There is some consensus in this area: The Infectious Diseases Society of America’s guidelines for diagnosis and management of prosthetic joint infection have clearly stated what constitutes a prosthetic joint infection, for example. In cases of suspected infection, the guidelines recommend assessing inflammatory markers, culturing tissue from the area around the prosthesis, and obtaining fluid from inside the joint before the operation to measure white blood cell counts and see if the fluid can be cultured.

But several uncertainties remain. In particular, Dr. Tande points to the controversy over the role of sonication to dislodge any bacteria from the device into the surrounding fluid, which is then cultured to check for contaminants. The method is particularly useful for recovering microbes from the prosthetic joints of patients who have been treated with antibiotics before surgery.

“It’s a newer technique. Most studies have shown that it is more sensitive than tissue culture, but it takes some time for these things to make it into the guidelines,” he notes. The real controversy is about whether the use of sonication is worth the extra hassle.
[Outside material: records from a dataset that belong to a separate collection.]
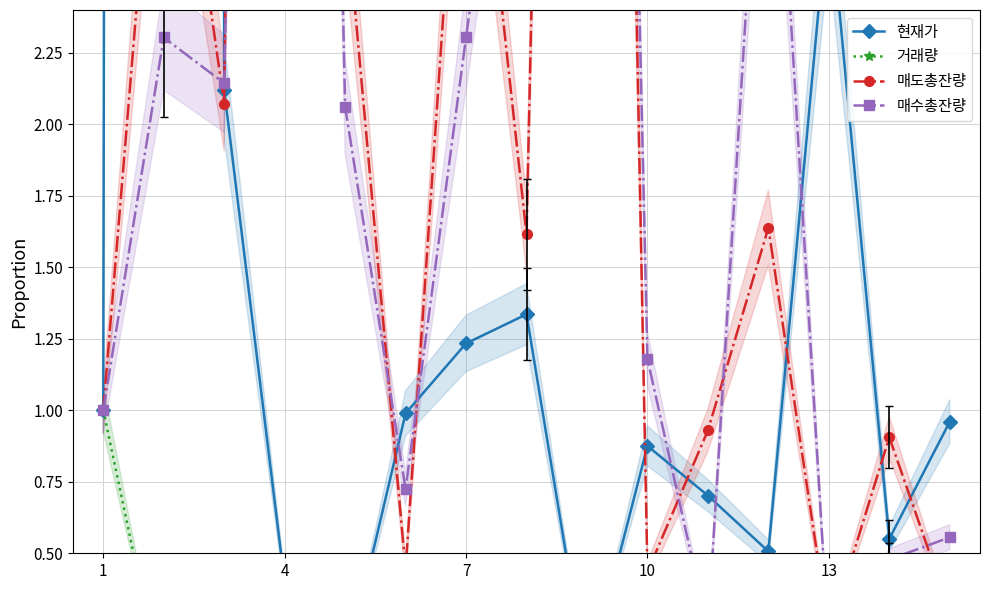

What is the sum of all 매도총잔량 values?

49.9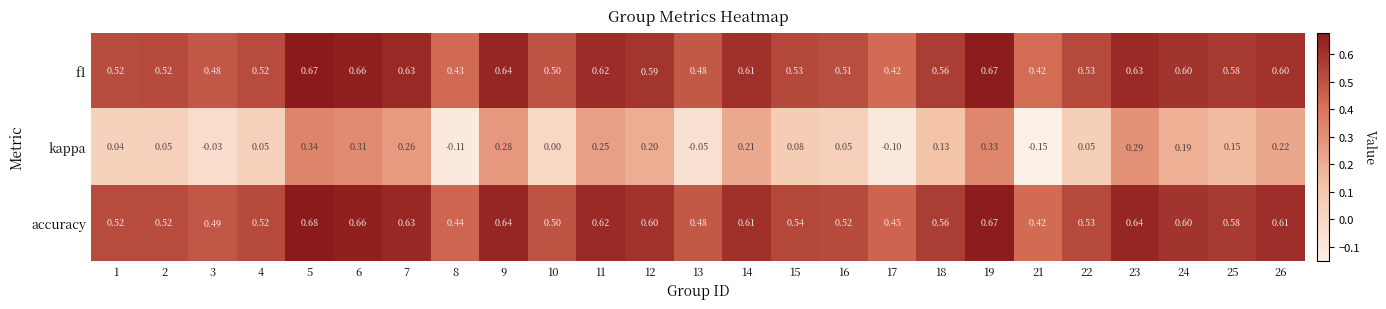

Which series has the largest total across all categories?

accuracy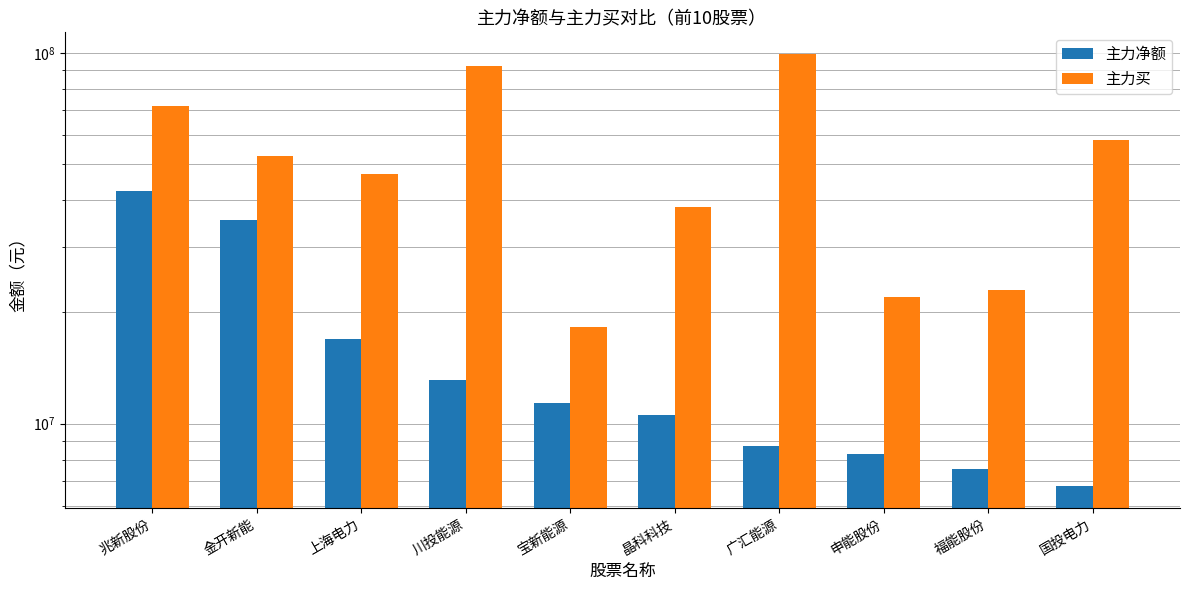

How many data points in 主力买 are above 52612456?

4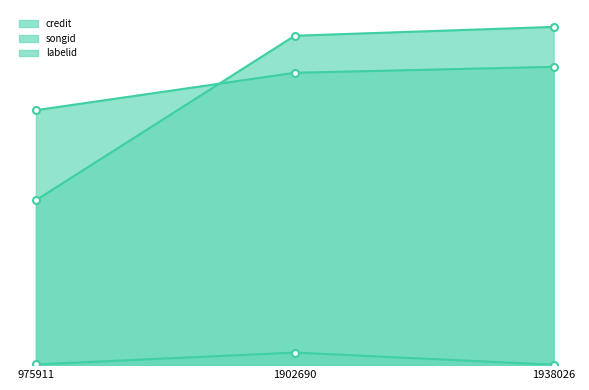

What is the sum of the labelid values at 1938026 and 1902690?

101077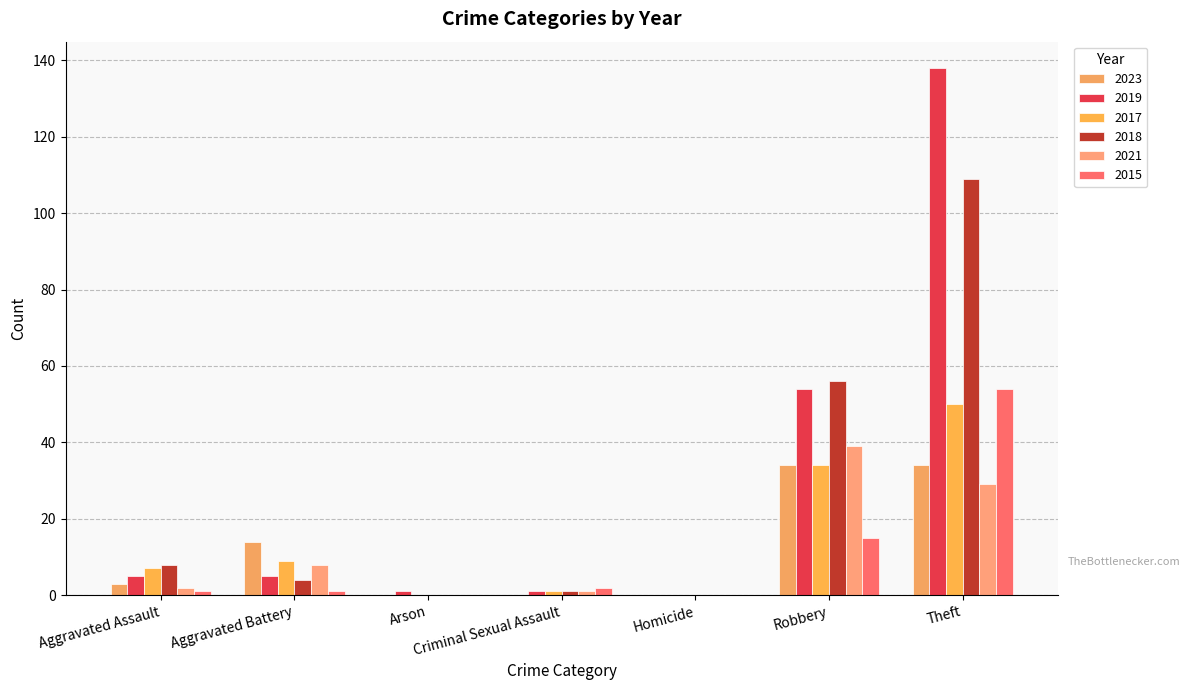

List the labels in order of 2018 value, smallest first.

Arson, Homicide, Criminal Sexual Assault, Aggravated Battery, Aggravated Assault, Robbery, Theft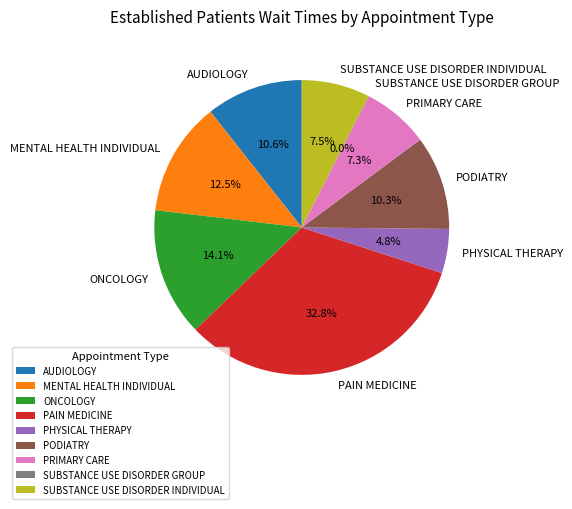

How many segments does this pie chart have?

9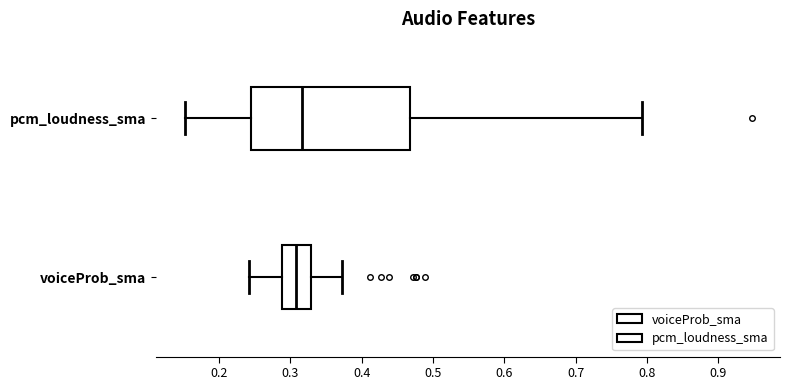

Reading bottom to top, transcribe this box plot: for each box, give where its median line is, the range the box spans, and where its two whiskers end, as read against the x-axis. The values are not printed on the chart, so give them approximately, as read against the axis.

voiceProb_sma: median 0.31, box 0.29 to 0.33, whiskers 0.24 to 0.37
pcm_loudness_sma: median 0.32, box 0.25 to 0.47, whiskers 0.15 to 0.79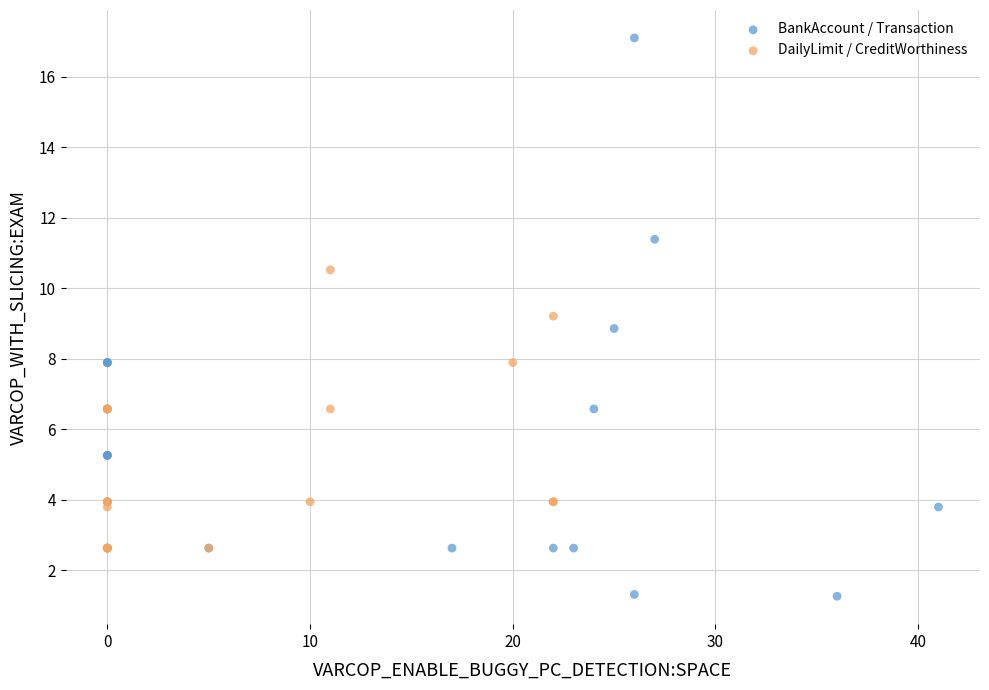

Which series reaches the minimum Y coordinate?

BankAccount / Transaction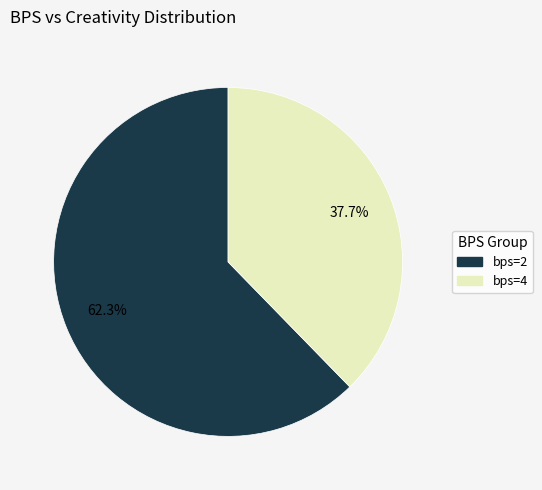

Is there a majority slice in this chart?

Yes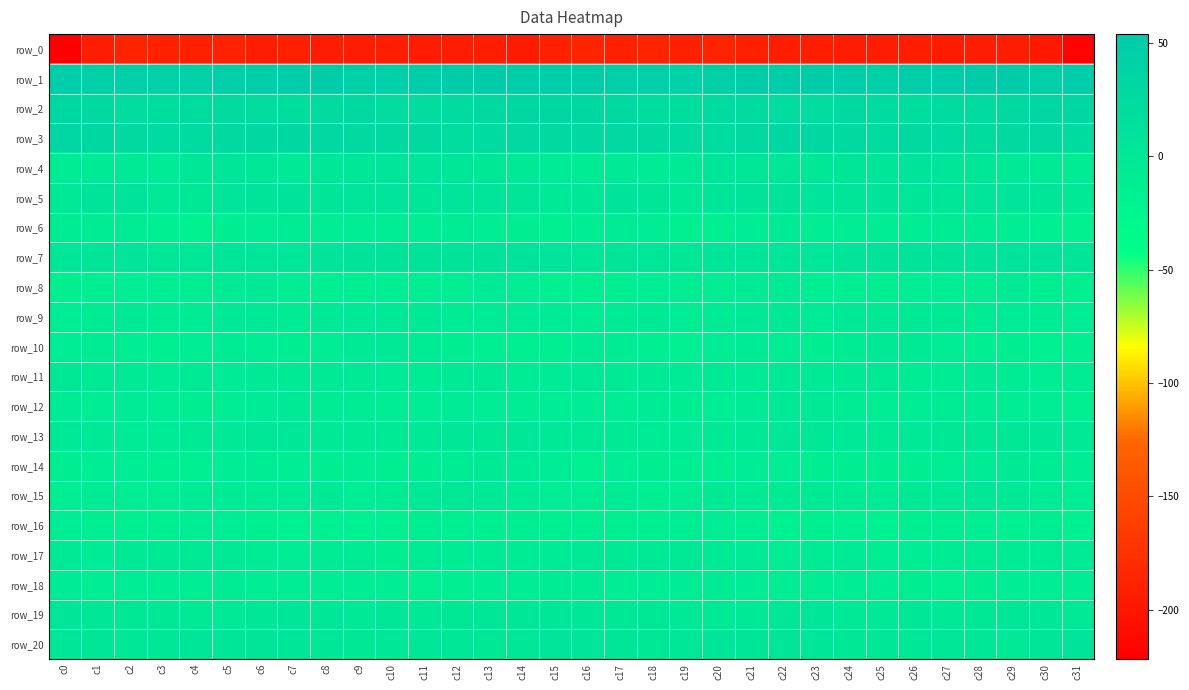

Is the value of row_1 at c27 greater than the value of row_9 at c22?

Yes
Culturing prosthetic joints is much more labor-intensive than culturing periprosthetic tissue, and sonication only increases the complexity of the culturing process. “The question is, how much more advantageous is it to use sonication?”

Another uncertainty in culturing prosthetic tissues and periprosthetic tissues relates to incubation times. “Some bacteria that cause prosthetic joint infections, like Propionibacterium acnes, are classically described as slow growers,” Dr. Tande says. “This forces microbiologists to extend incubation times, which carries the risk of environmental contaminants and false-positives.”

These challenges can be overcome, at least in part by close collaboration between laboratories and clinicians. “A team-based approach can prove essential if something doesn’t smell right from the lab’s standpoint,” he says. “Clinicians want to know if the microbiology lab has suspicions about a sample, or if clinicians need to provide additional information that might better help to frame a result.

“In the end,” he adds, “it’s all about trying to help patients through improved methods of diagnosing and treating infections.”

Ann Griswold is a writer in Annapolis, Md.